[Collected data]

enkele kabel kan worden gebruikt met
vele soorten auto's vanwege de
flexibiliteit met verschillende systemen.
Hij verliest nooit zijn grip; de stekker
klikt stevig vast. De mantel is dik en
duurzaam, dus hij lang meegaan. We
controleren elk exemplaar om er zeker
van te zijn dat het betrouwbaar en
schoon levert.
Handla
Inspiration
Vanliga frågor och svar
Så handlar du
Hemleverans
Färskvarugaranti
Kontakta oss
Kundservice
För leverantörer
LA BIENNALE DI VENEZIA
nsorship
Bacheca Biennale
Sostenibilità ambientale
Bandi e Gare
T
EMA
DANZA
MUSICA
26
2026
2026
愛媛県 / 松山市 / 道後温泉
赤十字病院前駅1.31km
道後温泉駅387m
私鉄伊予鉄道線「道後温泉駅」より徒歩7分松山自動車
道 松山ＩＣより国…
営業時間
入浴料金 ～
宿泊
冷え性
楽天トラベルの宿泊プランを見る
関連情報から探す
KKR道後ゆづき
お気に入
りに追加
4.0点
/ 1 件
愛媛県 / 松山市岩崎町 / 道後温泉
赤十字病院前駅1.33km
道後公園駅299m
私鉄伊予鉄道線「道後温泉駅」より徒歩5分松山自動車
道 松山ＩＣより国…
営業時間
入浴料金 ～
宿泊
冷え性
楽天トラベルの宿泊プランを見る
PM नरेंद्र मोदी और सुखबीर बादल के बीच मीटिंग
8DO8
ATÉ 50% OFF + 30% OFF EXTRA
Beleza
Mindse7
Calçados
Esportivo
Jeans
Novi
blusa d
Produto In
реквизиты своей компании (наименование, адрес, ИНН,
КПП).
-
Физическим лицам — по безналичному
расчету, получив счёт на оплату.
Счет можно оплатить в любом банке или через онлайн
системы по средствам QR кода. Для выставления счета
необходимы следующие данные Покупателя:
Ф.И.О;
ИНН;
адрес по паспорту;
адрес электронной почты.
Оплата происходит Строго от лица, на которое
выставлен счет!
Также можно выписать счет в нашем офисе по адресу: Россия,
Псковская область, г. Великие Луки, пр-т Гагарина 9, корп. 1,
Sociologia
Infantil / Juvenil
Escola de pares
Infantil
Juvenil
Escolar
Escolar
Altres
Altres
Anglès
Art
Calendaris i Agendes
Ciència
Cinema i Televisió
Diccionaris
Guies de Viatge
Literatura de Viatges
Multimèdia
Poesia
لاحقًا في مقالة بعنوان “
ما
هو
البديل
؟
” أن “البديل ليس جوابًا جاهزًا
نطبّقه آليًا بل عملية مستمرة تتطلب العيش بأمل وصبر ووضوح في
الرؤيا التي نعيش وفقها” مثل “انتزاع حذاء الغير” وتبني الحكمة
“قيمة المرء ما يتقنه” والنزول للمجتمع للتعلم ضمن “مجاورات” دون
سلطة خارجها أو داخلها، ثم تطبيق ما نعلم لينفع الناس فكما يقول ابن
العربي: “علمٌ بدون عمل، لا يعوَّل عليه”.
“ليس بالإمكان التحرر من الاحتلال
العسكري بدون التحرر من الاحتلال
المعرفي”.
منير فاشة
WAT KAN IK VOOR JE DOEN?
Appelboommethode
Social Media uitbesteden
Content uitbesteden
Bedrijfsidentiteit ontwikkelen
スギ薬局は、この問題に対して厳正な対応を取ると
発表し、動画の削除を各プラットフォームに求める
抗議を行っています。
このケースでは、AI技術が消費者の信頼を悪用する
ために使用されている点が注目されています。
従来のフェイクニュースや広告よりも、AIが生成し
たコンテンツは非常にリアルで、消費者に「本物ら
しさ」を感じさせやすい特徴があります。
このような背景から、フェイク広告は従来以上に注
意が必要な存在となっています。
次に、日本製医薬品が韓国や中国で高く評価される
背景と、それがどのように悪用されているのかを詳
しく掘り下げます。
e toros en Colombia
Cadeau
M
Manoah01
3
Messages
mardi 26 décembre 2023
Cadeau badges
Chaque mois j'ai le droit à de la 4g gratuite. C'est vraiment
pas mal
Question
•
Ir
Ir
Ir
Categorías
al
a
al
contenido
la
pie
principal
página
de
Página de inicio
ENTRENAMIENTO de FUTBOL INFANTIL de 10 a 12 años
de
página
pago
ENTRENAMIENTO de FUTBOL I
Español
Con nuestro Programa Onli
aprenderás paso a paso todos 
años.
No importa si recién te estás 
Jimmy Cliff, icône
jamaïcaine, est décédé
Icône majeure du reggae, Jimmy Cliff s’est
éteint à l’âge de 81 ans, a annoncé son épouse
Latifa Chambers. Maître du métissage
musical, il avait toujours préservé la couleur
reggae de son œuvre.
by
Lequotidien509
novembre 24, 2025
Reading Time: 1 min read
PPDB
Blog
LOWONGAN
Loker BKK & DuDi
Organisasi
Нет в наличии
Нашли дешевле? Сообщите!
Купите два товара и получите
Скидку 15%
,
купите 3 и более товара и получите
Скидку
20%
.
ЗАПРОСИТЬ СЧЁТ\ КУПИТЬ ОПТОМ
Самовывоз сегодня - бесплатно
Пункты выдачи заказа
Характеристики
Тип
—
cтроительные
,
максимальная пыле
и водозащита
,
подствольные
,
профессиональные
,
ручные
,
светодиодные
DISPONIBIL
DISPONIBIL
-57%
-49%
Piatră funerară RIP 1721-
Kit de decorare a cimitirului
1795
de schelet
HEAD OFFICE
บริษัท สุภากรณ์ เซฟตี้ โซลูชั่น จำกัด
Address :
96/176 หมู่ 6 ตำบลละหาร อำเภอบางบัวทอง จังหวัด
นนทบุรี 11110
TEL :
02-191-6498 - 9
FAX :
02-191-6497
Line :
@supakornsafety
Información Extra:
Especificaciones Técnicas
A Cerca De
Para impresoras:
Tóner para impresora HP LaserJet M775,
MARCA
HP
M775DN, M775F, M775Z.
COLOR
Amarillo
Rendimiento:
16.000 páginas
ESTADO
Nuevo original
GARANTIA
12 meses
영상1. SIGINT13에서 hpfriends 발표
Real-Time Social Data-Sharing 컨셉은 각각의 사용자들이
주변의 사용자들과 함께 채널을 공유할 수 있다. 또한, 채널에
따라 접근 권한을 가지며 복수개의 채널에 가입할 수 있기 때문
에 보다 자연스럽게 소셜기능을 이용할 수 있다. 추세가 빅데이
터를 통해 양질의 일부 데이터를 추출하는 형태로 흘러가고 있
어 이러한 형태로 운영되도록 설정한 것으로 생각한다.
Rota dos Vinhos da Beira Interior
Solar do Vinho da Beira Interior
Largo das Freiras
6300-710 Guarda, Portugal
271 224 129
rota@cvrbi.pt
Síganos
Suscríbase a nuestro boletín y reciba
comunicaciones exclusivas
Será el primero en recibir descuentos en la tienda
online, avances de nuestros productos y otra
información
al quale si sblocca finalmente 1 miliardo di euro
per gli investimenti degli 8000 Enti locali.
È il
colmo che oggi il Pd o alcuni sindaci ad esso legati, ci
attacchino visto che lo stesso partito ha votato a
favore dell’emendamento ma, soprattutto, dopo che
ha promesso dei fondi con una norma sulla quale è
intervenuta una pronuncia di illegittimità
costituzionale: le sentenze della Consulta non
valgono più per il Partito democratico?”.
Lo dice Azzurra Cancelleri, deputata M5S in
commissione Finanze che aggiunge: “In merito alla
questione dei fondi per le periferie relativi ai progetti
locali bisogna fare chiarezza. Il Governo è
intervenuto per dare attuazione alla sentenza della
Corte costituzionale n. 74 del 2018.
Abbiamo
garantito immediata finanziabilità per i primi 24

_To do:_
Copy out each record exactly as given, omitting none.

_Task response:_
enkele kabel kan worden gebruikt met
vele soorten auto's vanwege de
flexibiliteit met verschillende systemen.
Hij verliest nooit zijn grip; de stekker
klikt stevig vast. De mantel is dik en
duurzaam, dus hij lang meegaan. We
controleren elk exemplaar om er zeker
van te zijn dat het betrouwbaar en
schoon levert.
Handla
Inspiration
Vanliga frågor och svar
Så handlar du
Hemleverans
Färskvarugaranti
Kontakta oss
Kundservice
För leverantörer
LA BIENNALE DI VENEZIA
nsorship
Bacheca Biennale
Sostenibilità ambientale
Bandi e Gare
T
EMA
DANZA
MUSICA
26
2026
2026
愛媛県 / 松山市 / 道後温泉
赤十字病院前駅1.31km
道後温泉駅387m
私鉄伊予鉄道線「道後温泉駅」より徒歩7分松山自動車
道 松山ＩＣより国…
営業時間
入浴料金 ～
宿泊
冷え性
楽天トラベルの宿泊プランを見る
関連情報から探す
KKR道後ゆづき
お気に入
りに追加
4.0点
/ 1 件
愛媛県 / 松山市岩崎町 / 道後温泉
赤十字病院前駅1.33km
道後公園駅299m
私鉄伊予鉄道線「道後温泉駅」より徒歩5分松山自動車
道 松山ＩＣより国…
営業時間
入浴料金 ～
宿泊
冷え性
楽天トラベルの宿泊プランを見る
PM नरेंद्र मोदी और सुखबीर बादल के बीच मीटिंग
8DO8
ATÉ 50% OFF + 30% OFF EXTRA
Beleza
Mindse7
Calçados
Esportivo
Jeans
Novi
blusa d
Produto In
реквизиты своей компании (наименование, адрес, ИНН,
КПП).
-
Физическим лицам — по безналичному
расчету, получив счёт на оплату.
Счет можно оплатить в любом банке или через онлайн
системы по средствам QR кода. Для выставления счета
необходимы следующие данные Покупателя:
Ф.И.О;
ИНН;
адрес по паспорту;
адрес электронной почты.
Оплата происходит Строго от лица, на которое
выставлен счет!
Также можно выписать счет в нашем офисе по адресу: Россия,
Псковская область, г. Великие Луки, пр-т Гагарина 9, корп. 1,
Sociologia
Infantil / Juvenil
Escola de pares
Infantil
Juvenil
Escolar
Escolar
Altres
Altres
Anglès
Art
Calendaris i Agendes
Ciència
Cinema i Televisió
Diccionaris
Guies de Viatge
Literatura de Viatges
Multimèdia
Poesia
لاحقًا في مقالة بعنوان “
ما
هو
البديل
؟
” أن “البديل ليس جوابًا جاهزًا
نطبّقه آليًا بل عملية مستمرة تتطلب العيش بأمل وصبر ووضوح في
الرؤيا التي نعيش وفقها” مثل “انتزاع حذاء الغير” وتبني الحكمة
“قيمة المرء ما يتقنه” والنزول للمجتمع للتعلم ضمن “مجاورات” دون
سلطة خارجها أو داخلها، ثم تطبيق ما نعلم لينفع الناس فكما يقول ابن
العربي: “علمٌ بدون عمل، لا يعوَّل عليه”.
“ليس بالإمكان التحرر من الاحتلال
العسكري بدون التحرر من الاحتلال
المعرفي”.
منير فاشة
WAT KAN IK VOOR JE DOEN?
Appelboommethode
Social Media uitbesteden
Content uitbesteden
Bedrijfsidentiteit ontwikkelen
スギ薬局は、この問題に対して厳正な対応を取ると
発表し、動画の削除を各プラットフォームに求める
抗議を行っています。
このケースでは、AI技術が消費者の信頼を悪用する
ために使用されている点が注目されています。
従来のフェイクニュースや広告よりも、AIが生成し
たコンテンツは非常にリアルで、消費者に「本物ら
しさ」を感じさせやすい特徴があります。
このような背景から、フェイク広告は従来以上に注
意が必要な存在となっています。
次に、日本製医薬品が韓国や中国で高く評価される
背景と、それがどのように悪用されているのかを詳
しく掘り下げます。
e toros en Colombia
Cadeau
M
Manoah01
3
Messages
mardi 26 décembre 2023
Cadeau badges
Chaque mois j'ai le droit à de la 4g gratuite. C'est vraiment
pas mal
Question
•
Ir
Ir
Ir
Categorías
al
a
al
contenido
la
pie
principal
página
de
Página de inicio
ENTRENAMIENTO de FUTBOL INFANTIL de 10 a 12 años
de
página
pago
ENTRENAMIENTO de FUTBOL I
Español
Con nuestro Programa Onli
aprenderás paso a paso todos 
años.
No importa si recién te estás 
Jimmy Cliff, icône
jamaïcaine, est décédé
Icône majeure du reggae, Jimmy Cliff s’est
éteint à l’âge de 81 ans, a annoncé son épouse
Latifa Chambers. Maître du métissage
musical, il avait toujours préservé la couleur
reggae de son œuvre.
by
Lequotidien509
novembre 24, 2025
Reading Time: 1 min read
PPDB
Blog
LOWONGAN
Loker BKK & DuDi
Organisasi
Нет в наличии
Нашли дешевле? Сообщите!
Купите два товара и получите
Скидку 15%
,
купите 3 и более товара и получите
Скидку
20%
.
ЗАПРОСИТЬ СЧЁТ\ КУПИТЬ ОПТОМ
Самовывоз сегодня - бесплатно
Пункты выдачи заказа
Характеристики
Тип
—
cтроительные
,
максимальная пыле
и водозащита
,
подствольные
,
профессиональные
,
ручные
,
светодиодные
DISPONIBIL
DISPONIBIL
-57%
-49%
Piatră funerară RIP 1721-
Kit de decorare a cimitirului
1795
de schelet
HEAD OFFICE
บริษัท สุภากรณ์ เซฟตี้ โซลูชั่น จำกัด
Address :
96/176 หมู่ 6 ตำบลละหาร อำเภอบางบัวทอง จังหวัด
นนทบุรี 11110
TEL :
02-191-6498 - 9
FAX :
02-191-6497
Line :
@supakornsafety
Información Extra:
Especificaciones Técnicas
A Cerca De
Para impresoras:
Tóner para impresora HP LaserJet M775,
MARCA
HP
M775DN, M775F, M775Z.
COLOR
Amarillo
Rendimiento:
16.000 páginas
ESTADO
Nuevo original
GARANTIA
12 meses
영상1. SIGINT13에서 hpfriends 발표
Real-Time Social Data-Sharing 컨셉은 각각의 사용자들이
주변의 사용자들과 함께 채널을 공유할 수 있다. 또한, 채널에
따라 접근 권한을 가지며 복수개의 채널에 가입할 수 있기 때문
에 보다 자연스럽게 소셜기능을 이용할 수 있다. 추세가 빅데이
터를 통해 양질의 일부 데이터를 추출하는 형태로 흘러가고 있
어 이러한 형태로 운영되도록 설정한 것으로 생각한다.
Rota dos Vinhos da Beira Interior
Solar do Vinho da Beira Interior
Largo das Freiras
6300-710 Guarda, Portugal
271 224 129
rota@cvrbi.pt
Síganos
Suscríbase a nuestro boletín y reciba
comunicaciones exclusivas
Será el primero en recibir descuentos en la tienda
online, avances de nuestros productos y otra
información
al quale si sblocca finalmente 1 miliardo di euro
per gli investimenti degli 8000 Enti locali.
È il
colmo che oggi il Pd o alcuni sindaci ad esso legati, ci
attacchino visto che lo stesso partito ha votato a
favore dell’emendamento ma, soprattutto, dopo che
ha promesso dei fondi con una norma sulla quale è
intervenuta una pronuncia di illegittimità
costituzionale: le sentenze della Consulta non
valgono più per il Partito democratico?”.
Lo dice Azzurra Cancelleri, deputata M5S in
commissione Finanze che aggiunge: “In merito alla
questione dei fondi per le periferie relativi ai progetti
locali bisogna fare chiarezza. Il Governo è
intervenuto per dare attuazione alla sentenza della
Corte costituzionale n. 74 del 2018.
Abbiamo
garantito immediata finanziabilità per i primi 24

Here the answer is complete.